¡Y había alcanzado su idea! Ya podía decir a cualquiera que se fuese al diablo. La extraña alegría que experimentaba por eso, era entristecida, sin embargo, por el pasajero recuerdo del pobre Trelane, muerto después. Hubiera deseado tenerlo por testigo de su triunfo. ¿Y cómo separar la imagen de aquel amigo, evocada por casualidad, de otra imagen, la de su hermana Catalina, Catalina Trelane, que, aunque lo amara, y ella misma convenía en ello, se había negado a ser su mujer? Aquella negativa lo había lastimado profundamente en un principio, pero ya entonces no le disgustaba que las cosas hubieran ocurrido así. La negativa de Catalina era el aguijón que lo había incitado a seguir subiendo, y cada vez más. Para vengarse había ostentado su lujo. Al comprar la hermosa mansión que sostenía con tanto tren, había pensado vagamente en casarse, -¡caramba! había muchas mujeres además de Catalina en el mando, -pero sin tener tiempo hasta entonces: estaba demasiado ocupado.
¿Qué era de Catalina Trelane, después de cambiar de nombre? Creía haber oído decir que el esposo, un tal Sheplierd, había muerto. ¡Pues bien! Ya vería lo que valía él entonces. La cifra mágica trazada al pie de la gran página pasó como un relámpago ante sus ojos. Sí, realmente, valía todo aquello, y podía casarse con quien le pareciera, cuando quisiera.

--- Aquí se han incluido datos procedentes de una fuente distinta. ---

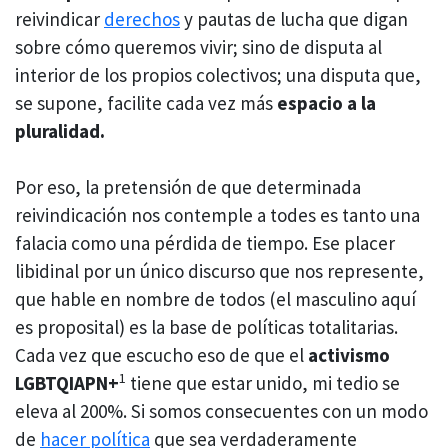
reivindicar
derechos
y pautas de lucha que digan
sobre cómo queremos vivir; sino de disputa al
interior de los propios colectivos; una disputa que,
se supone, facilite cada vez más
espacio a la
pluralidad.
Por eso, la pretensión de que determinada
reivindicación nos contemple a todes es tanto una
falacia como una pérdida de tiempo. Ese placer
libidinal por un único discurso que nos represente,
que hable en nombre de todos (el masculino aquí
es proposital) es la base de políticas totalitarias.
Cada vez que escucho eso de que el
activismo
1
LGBTQIAPN+
tiene que estar unido, mi tedio se
eleva al 200%. Si somos consecuentes con un modo
de
hacer política
que sea verdaderamente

Livingstone cerró sus libros, recordando vagamente que Clarke, su hombre de confianza, había pasado muchas noches en vela, el año anterior, para ponerlos en orden. Clarke era un buen empleado, un tenedor de libros incomparable, aunque algo lento quizá. La estimación que Livingstone sentía por él, estaba matizada con un poco de desdén. Un mozo tan capaz, de tan buena familia, ¿cómo había podido contentarse con un empleo tan modesto, sin hacer nada por salir de la turbamulta de los subordinados? Eso es lo que se saca de casarse a la ligera, y de tener muchos, pero muchos hijos.
No por eso dejaba Livingstone de hacer justicia a Clarke; lo había indemnizado ampliamente de sus trabajos nocturnos suplementarios, hasta le había dado, además, cincuenta dollars de gratificación. Por otra parte, bien se lo debía, pues una vez había cometido el error de irritarse contra él con una violencia que no entraba en sus costumbres, porque Livingstone se jactaba de ser un gentleman, es decir, siempre cortés, con sus inferiores. Clarke, a quien enloquecía entonces la enfermedad de su mujer, había confundido las dos cuentas y cometido, por primera vez en su vida, un error de números. Después de eso hubiera podido despedirlo sin decir palabra, como se hace comúnmente en el comercio; pero en ningún caso debía haberle hablado como le habló, tanto más cuanto que enseguida, para conservarlo, se había visto obligado a pedirle disculpa. Su liberalidad para con Clarke estaba, en suma, justificada por los buenos negocios que le había sugerido más de una vez. Así, pues, Clarke tendría aquel año cien dollars de gratificación. No, cincuenta... porque en los negocios uno debe defenderse de los inútiles despilfarros.
Aquella gratificación que su munificencia se proponía conceder, llevó a Livingstone a pensar en otras dádivas que hacía regularmente en la época de Navidad.